(Available data)

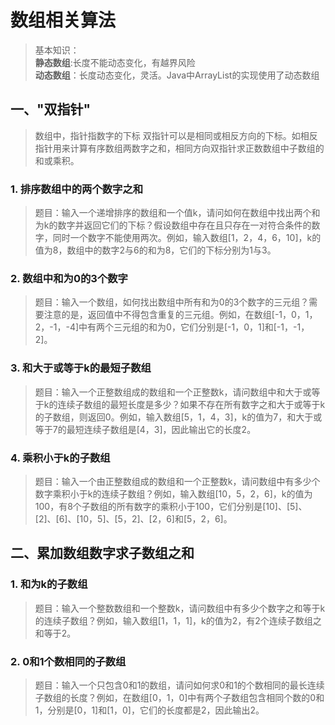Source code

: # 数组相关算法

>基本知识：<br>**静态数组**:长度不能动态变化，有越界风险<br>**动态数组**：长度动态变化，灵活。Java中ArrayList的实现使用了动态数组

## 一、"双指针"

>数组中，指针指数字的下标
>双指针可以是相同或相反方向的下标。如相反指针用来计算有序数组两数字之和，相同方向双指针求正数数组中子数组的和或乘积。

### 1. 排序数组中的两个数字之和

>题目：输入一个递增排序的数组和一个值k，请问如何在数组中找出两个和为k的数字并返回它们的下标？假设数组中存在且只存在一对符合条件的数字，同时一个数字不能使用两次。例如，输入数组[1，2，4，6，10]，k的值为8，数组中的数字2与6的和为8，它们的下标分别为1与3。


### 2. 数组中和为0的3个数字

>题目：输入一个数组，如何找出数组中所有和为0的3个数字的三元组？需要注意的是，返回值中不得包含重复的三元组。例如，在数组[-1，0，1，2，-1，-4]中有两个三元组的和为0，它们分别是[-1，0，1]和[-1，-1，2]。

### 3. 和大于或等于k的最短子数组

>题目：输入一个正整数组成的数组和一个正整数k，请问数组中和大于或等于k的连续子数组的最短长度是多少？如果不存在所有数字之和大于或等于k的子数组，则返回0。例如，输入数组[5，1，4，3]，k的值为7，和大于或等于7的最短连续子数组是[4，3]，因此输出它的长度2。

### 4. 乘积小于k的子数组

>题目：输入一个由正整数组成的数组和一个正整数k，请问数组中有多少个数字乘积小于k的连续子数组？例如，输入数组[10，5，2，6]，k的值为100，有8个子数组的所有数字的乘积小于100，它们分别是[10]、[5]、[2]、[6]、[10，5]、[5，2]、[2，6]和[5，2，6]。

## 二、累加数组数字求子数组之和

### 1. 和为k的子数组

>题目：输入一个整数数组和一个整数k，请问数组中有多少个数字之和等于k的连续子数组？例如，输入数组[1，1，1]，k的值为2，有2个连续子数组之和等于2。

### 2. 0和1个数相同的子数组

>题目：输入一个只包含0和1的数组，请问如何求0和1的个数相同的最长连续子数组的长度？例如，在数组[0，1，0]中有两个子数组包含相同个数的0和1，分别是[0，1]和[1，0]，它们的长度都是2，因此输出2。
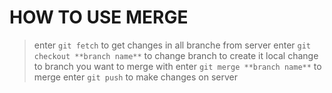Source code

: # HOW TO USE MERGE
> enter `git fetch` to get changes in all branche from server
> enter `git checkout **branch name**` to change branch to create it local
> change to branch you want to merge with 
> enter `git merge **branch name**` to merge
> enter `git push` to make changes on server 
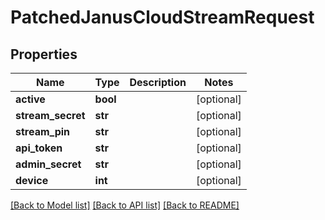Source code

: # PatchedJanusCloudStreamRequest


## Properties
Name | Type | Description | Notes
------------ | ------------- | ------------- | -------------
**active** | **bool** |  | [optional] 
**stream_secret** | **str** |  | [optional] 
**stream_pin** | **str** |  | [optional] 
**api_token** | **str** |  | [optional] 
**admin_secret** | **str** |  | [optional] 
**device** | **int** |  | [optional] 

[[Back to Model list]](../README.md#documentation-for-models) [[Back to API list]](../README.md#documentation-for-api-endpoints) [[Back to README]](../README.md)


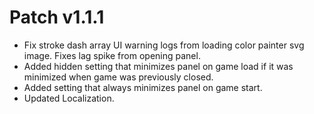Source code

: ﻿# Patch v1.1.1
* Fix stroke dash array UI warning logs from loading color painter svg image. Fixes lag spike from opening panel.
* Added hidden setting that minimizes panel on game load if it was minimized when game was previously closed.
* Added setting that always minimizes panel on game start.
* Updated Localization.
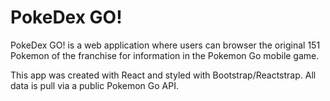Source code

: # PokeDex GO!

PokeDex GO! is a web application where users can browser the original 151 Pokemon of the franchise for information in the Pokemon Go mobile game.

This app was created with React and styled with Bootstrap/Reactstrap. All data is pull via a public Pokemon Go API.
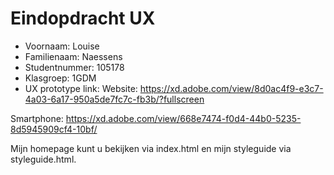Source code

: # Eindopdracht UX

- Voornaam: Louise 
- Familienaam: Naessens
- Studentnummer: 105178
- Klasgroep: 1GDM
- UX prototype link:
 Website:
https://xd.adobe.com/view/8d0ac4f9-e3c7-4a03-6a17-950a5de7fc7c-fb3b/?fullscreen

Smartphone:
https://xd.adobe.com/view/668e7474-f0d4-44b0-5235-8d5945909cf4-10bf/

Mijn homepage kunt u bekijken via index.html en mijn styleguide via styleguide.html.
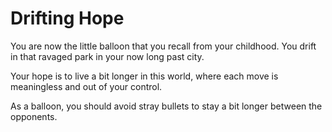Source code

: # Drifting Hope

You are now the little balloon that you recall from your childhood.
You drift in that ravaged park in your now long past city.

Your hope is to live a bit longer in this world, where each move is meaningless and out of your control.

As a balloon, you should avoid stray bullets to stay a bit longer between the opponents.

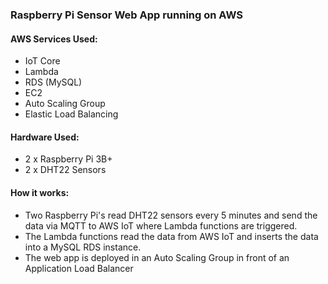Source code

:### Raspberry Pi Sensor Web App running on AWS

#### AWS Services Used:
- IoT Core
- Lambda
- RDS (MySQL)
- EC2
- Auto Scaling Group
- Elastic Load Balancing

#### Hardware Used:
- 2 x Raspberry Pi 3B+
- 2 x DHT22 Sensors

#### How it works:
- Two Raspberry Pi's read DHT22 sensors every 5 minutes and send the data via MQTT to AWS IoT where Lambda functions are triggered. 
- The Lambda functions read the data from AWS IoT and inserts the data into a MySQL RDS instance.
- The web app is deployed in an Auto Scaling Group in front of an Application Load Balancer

(End Available data)
(Available data)

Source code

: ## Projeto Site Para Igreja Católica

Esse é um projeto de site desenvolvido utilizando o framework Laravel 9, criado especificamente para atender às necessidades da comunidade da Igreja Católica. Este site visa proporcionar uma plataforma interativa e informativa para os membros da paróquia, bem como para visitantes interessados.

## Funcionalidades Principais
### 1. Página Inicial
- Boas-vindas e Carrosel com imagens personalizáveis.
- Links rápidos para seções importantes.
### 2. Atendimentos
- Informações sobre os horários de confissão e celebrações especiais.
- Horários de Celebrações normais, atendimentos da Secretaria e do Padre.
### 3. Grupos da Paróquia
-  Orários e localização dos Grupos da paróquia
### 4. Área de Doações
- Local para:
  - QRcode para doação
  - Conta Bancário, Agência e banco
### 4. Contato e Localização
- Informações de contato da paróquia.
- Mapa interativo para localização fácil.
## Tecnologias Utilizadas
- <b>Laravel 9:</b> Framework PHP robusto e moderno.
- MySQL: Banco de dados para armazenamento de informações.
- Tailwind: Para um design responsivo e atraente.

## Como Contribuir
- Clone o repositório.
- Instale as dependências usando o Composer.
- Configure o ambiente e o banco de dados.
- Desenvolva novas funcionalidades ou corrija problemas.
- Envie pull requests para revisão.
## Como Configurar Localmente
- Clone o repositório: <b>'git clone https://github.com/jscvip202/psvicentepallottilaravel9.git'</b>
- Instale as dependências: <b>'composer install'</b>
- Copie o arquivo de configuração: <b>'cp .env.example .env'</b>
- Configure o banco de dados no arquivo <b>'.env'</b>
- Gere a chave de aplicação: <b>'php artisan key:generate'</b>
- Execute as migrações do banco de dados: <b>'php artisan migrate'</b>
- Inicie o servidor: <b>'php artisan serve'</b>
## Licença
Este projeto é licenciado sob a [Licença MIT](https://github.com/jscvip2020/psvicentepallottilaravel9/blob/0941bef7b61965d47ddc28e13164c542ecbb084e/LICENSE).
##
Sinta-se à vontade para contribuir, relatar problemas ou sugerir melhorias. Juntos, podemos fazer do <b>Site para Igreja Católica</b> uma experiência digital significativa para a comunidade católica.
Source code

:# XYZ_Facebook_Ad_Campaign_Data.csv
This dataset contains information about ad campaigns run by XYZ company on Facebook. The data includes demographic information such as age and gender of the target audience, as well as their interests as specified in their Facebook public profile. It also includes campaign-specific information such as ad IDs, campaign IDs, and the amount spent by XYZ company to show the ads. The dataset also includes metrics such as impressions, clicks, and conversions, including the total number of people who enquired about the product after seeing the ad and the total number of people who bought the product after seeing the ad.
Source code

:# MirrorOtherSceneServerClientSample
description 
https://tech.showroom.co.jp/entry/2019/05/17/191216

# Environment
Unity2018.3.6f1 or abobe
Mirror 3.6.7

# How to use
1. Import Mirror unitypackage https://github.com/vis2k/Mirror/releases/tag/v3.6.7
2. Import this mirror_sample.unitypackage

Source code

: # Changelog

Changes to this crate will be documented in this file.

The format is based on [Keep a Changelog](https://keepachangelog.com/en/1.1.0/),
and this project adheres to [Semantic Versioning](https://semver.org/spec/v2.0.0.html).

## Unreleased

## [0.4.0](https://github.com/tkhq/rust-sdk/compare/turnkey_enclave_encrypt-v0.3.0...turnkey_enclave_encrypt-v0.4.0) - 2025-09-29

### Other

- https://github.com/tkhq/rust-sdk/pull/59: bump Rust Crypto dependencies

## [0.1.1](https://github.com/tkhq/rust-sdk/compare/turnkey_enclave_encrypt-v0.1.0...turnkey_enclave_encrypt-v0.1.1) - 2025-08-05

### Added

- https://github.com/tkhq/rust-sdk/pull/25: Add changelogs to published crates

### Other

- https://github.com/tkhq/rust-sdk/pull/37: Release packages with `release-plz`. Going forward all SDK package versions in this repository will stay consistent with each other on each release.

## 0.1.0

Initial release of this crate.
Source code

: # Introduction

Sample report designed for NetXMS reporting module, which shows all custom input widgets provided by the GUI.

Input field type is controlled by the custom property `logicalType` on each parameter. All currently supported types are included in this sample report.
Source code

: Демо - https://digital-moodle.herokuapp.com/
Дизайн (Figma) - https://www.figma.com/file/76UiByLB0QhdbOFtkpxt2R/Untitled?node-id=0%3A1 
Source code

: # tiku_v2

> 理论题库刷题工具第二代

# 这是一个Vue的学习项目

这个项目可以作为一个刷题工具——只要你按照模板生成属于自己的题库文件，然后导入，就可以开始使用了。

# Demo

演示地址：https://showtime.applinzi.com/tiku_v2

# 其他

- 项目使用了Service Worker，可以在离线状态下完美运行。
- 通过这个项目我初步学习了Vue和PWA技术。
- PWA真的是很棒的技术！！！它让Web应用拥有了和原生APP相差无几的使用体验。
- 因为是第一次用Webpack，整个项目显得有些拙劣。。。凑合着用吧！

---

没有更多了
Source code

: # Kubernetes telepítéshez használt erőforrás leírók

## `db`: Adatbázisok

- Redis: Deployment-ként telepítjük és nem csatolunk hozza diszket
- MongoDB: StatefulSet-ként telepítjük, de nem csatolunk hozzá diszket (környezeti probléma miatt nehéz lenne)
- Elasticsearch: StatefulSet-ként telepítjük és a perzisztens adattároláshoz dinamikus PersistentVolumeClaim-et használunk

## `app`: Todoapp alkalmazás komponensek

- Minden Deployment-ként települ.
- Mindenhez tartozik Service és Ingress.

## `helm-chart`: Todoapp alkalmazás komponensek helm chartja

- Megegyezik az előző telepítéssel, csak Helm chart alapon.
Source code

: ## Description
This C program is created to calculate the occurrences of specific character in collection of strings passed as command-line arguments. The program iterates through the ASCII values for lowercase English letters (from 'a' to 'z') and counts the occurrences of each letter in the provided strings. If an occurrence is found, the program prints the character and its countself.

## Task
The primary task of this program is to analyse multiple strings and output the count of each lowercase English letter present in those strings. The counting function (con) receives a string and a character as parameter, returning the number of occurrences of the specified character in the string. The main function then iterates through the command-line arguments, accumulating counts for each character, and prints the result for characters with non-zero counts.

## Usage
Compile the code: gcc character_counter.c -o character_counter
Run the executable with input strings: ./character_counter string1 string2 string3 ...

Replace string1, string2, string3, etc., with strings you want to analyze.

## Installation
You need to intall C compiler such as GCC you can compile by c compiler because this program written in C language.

(End Available data)

Request: Output exactly the lines above, beginning at the one with "# Eindopdracht UX" and stopping after the one with "- The web app". Pictures are to be omitted.

Reply to the task:
: # Eindopdracht UX

- Voornaam: Louise 
- Familienaam: Naessens
- Studentnummer: 105178
- Klasgroep: 1GDM
- UX prototype link:
 Website:
https://xd.adobe.com/view/8d0ac4f9-e3c7-4a03-6a17-950a5de7fc7c-fb3b/?fullscreen

Smartphone:
https://xd.adobe.com/view/668e7474-f0d4-44b0-5235-8d5945909cf4-10bf/

Mijn homepage kunt u bekijken via index.html en mijn styleguide via styleguide.html.
Source code

: # Drifting Hope

You are now the little balloon that you recall from your childhood.
You drift in that ravaged park in your now long past city.

Your hope is to live a bit longer in this world, where each move is meaningless and out of your control.

As a balloon, you should avoid stray bullets to stay a bit longer between the opponents.

Source code

:### Raspberry Pi Sensor Web App running on AWS

#### AWS Services Used:
- IoT Core
- Lambda
- RDS (MySQL)
- EC2
- Auto Scaling Group
- Elastic Load Balancing

#### Hardware Used:
- 2 x Raspberry Pi 3B+
- 2 x DHT22 Sensors

#### How it works:
- Two Raspberry Pi's read DHT22 sensors every 5 minutes and send the data via MQTT to AWS IoT where Lambda functions are triggered. 
- The Lambda functions read the data from AWS IoT and inserts the data into a MySQL RDS instance.
- The web app is deployed in an Auto Scaling Group in front of an Application Load Balancer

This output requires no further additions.